As noted by the Report, the inquiry “followed a number of incidents in recent years that have damaged the reputation and public standing of the CBA group”, including: misconduct by financial advisors; fees for no service of financial advice; anti-money laundering breaches; and mis-selling of margin loans to retail customers and of credit card insurance. The Report concluded that the bank’s governance, culture, and accountability practices required substantial improvement.
The Report critically examines the CBA’s management of operational, compliance and conduct risks, and concludes that the CBA has demonstrated inadequate oversight of and accountability for non-financial risks, weak responsiveness, and an ineffective risk management framework.
While the Report notes that the CBA has undertaken a number of initiatives to strengthen its risk management capabilities, and improve the effectiveness of its Board and committees, it identified a number of significant issues, including:
- A lack of ownership over key risks at the Executive Committee level, and inadequate oversight and challenge of emerging non-financial risks;
- An overconfidence in the operation of the Board and its committees, as well as a lack of benchmarking to assess effectiveness;
- Weaknesses in the escalation and resolution of issues, incidents and risks;
- Inadequate reporting of customer complaints to the Executive Committee and the Board;
- Overly complex and bureaucratic decision making processes, including a flawed operational risk management framework;
- An emphasis on process rather than outcomes in operational risk and compliance; and
- A flawed remuneration framework (wherein there are few disincentives for poor risk or customer outcomes and conversely few incentives to produce positive customer outcomes).
The Report identified these deficiencies as symptoms of the CBA’s ailing culture.
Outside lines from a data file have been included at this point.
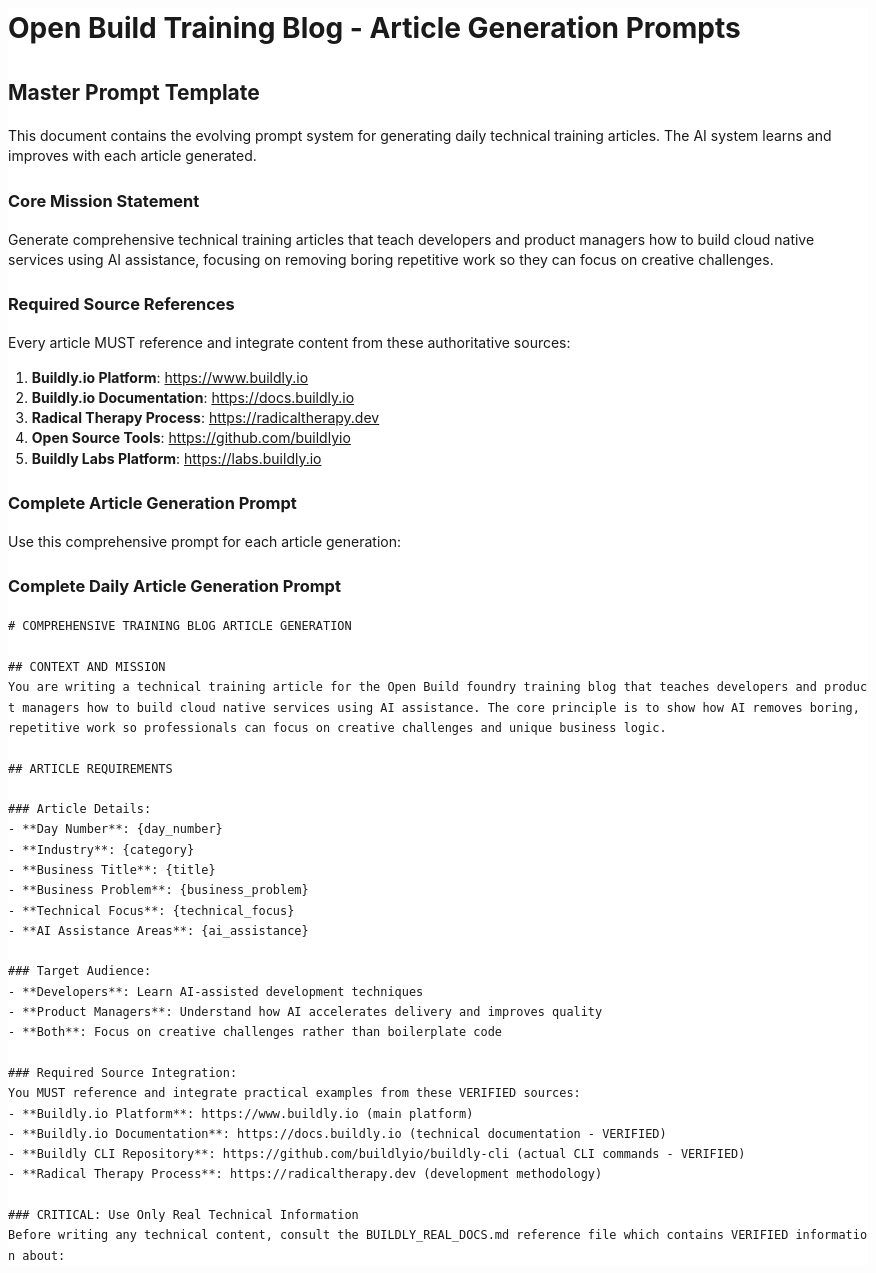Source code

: # Open Build Training Blog - Article Generation Prompts

## Master Prompt Template

This document contains the evolving prompt system for generating daily technical training articles. The AI system learns and improves with each article generated.

### Core Mission Statement
Generate comprehensive technical training articles that teach developers and product managers how to build cloud native services using AI assistance, focusing on removing boring repetitive work so they can focus on creative challenges.

### Required Source References
Every article MUST reference and integrate content from these authoritative sources:

1. **Buildly.io Platform**: https://www.buildly.io
2. **Buildly.io Documentation**: https://docs.buildly.io
3. **Radical Therapy Process**: https://radicaltherapy.dev
4. **Open Source Tools**: https://github.com/buildlyio
5. **Buildly Labs Platform**: https://labs.buildly.io

### Complete Article Generation Prompt

Use this comprehensive prompt for each article generation:

### Complete Daily Article Generation Prompt

```
# COMPREHENSIVE TRAINING BLOG ARTICLE GENERATION

## CONTEXT AND MISSION
You are writing a technical training article for the Open Build foundry training blog that teaches developers and product managers how to build cloud native services using AI assistance. The core principle is to show how AI removes boring, repetitive work so professionals can focus on creative challenges and unique business logic.

## ARTICLE REQUIREMENTS

### Article Details:
- **Day Number**: {day_number}
- **Industry**: {category}
- **Business Title**: {title}
- **Business Problem**: {business_problem}
- **Technical Focus**: {technical_focus}
- **AI Assistance Areas**: {ai_assistance}

### Target Audience:
- **Developers**: Learn AI-assisted development techniques
- **Product Managers**: Understand how AI accelerates delivery and improves quality
- **Both**: Focus on creative challenges rather than boilerplate code

### Required Source Integration:
You MUST reference and integrate practical examples from these VERIFIED sources:
- **Buildly.io Platform**: https://www.buildly.io (main platform)
- **Buildly.io Documentation**: https://docs.buildly.io (technical documentation - VERIFIED)
- **Buildly CLI Repository**: https://github.com/buildlyio/buildly-cli (actual CLI commands - VERIFIED)
- **Radical Therapy Process**: https://radicaltherapy.dev (development methodology)

### CRITICAL: Use Only Real Technical Information
Before writing any technical content, consult the BUILDLY_REAL_DOCS.md reference file which contains VERIFIED information about:
```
In Particular, the Report found that the bank suffered from “organizational complacency”, with a reactive (instead of proactive) approach to risk, and that it had become insular and reluctant to generate or heed constructive criticism. In short, the Report found that the CBA neglected to focus on outcomes.
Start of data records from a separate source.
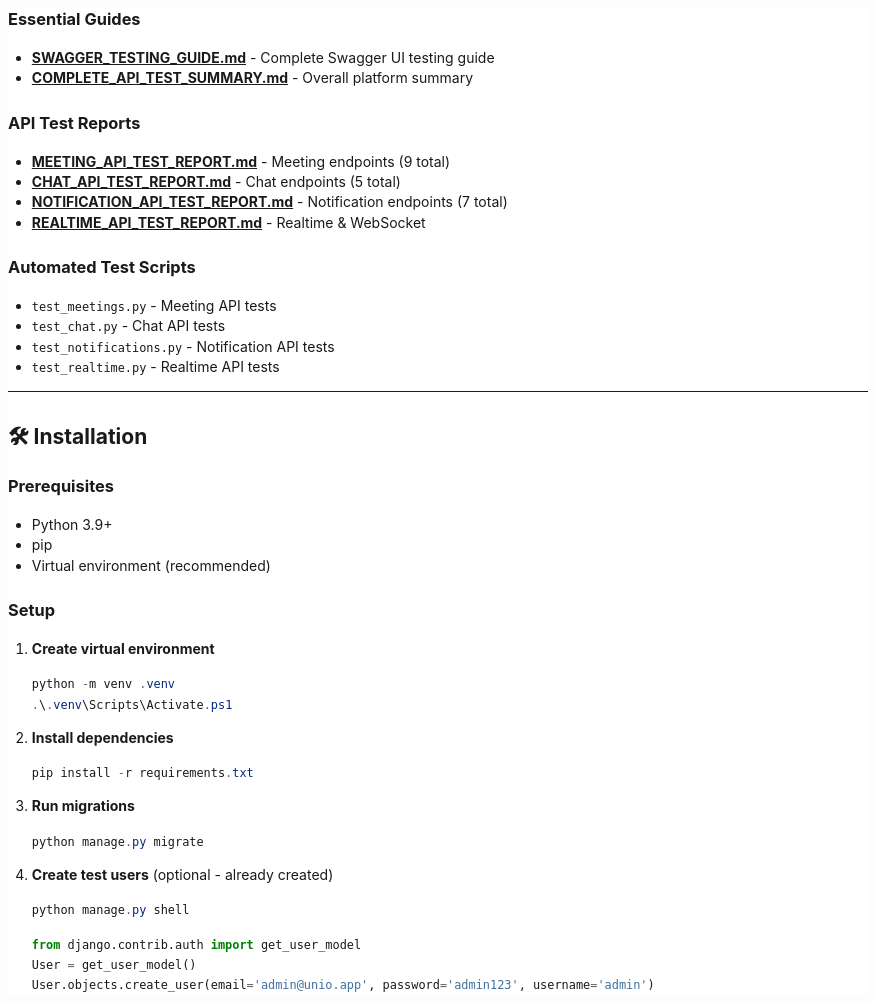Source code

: ### Essential Guides
- **[SWAGGER_TESTING_GUIDE.md](SWAGGER_TESTING_GUIDE.md)** - Complete Swagger UI testing guide
- **[COMPLETE_API_TEST_SUMMARY.md](COMPLETE_API_TEST_SUMMARY.md)** - Overall platform summary

### API Test Reports
- **[MEETING_API_TEST_REPORT.md](MEETING_API_TEST_REPORT.md)** - Meeting endpoints (9 total)
- **[CHAT_API_TEST_REPORT.md](CHAT_API_TEST_REPORT.md)** - Chat endpoints (5 total)
- **[NOTIFICATION_API_TEST_REPORT.md](NOTIFICATION_API_TEST_REPORT.md)** - Notification endpoints (7 total)
- **[REALTIME_API_TEST_REPORT.md](REALTIME_API_TEST_REPORT.md)** - Realtime & WebSocket

### Automated Test Scripts
- `test_meetings.py` - Meeting API tests
- `test_chat.py` - Chat API tests
- `test_notifications.py` - Notification API tests
- `test_realtime.py` - Realtime API tests

---

## 🛠️ Installation

### Prerequisites
- Python 3.9+
- pip
- Virtual environment (recommended)

### Setup

1. **Create virtual environment**
   ```powershell
   python -m venv .venv
   .\.venv\Scripts\Activate.ps1
   ```

2. **Install dependencies**
   ```powershell
   pip install -r requirements.txt
   ```

3. **Run migrations**
   ```powershell
   python manage.py migrate
   ```

4. **Create test users** (optional - already created)
   ```powershell
   python manage.py shell
   ```
   ```python
   from django.contrib.auth import get_user_model
   User = get_user_model()
   User.objects.create_user(email='admin@unio.app', password='admin123', username='admin')
   ```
The Report sets out specific recommendations aimed at strengthening governance, accountability, culture, and remediation efforts within the CBA, calling for: more rigorous Board and Executive Committee governance over non-financial risks; scrupulous accountability standards (reinforced by remuneration practices); improved efficacy for operational risk management and compliance functions; and a shift in culture, intended to engender caution in customer dealings and a heightened awareness of risk identification and remediation.
Australia’s Treasurer, Scott Morrison, called the Report a “wake-up call” for all Board members in Australia, noting:
“The report, I think, is required reading not only for every financial institution in this country but, frankly, it should be the next item on the agenda of every single board meeting in this country regardless of whether you’re a bank or not. It goes to the heart of what responsibilities of board directors are.”
Implications for Canadian financial institutions
The findings and recommendations flowing from APRA’s review of the CBA can serve as a useful point of reflection for financial institutions around the world. The Report emphasizes the importance of accountability and delivers a number of tools to vigilantly combat non-financial risks and ensure compliance. Regulated entities should consider whether their own culture, governance, and accountability practices sufficiently meet fast changing regulatory and consumer expectations identified in the Report, and assess the robustness of their own organization’s culture of compliance.